Copy out the line that contains "mod_a the_module_im_making(out1, out2, a, b, c, d);" and the lines after it through the final one in the entries below, exactly, with no other lines.
### Raw data
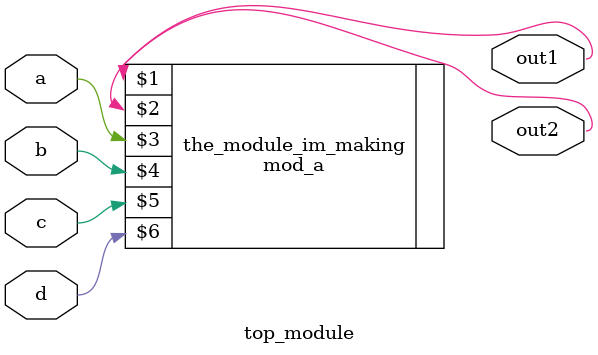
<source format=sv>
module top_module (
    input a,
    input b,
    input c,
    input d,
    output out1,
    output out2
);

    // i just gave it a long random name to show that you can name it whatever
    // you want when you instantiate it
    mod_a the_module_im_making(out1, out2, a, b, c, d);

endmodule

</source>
######
● **Answer space**
    mod_a the_module_im_making(out1, out2, a, b, c, d);

endmodule

</source>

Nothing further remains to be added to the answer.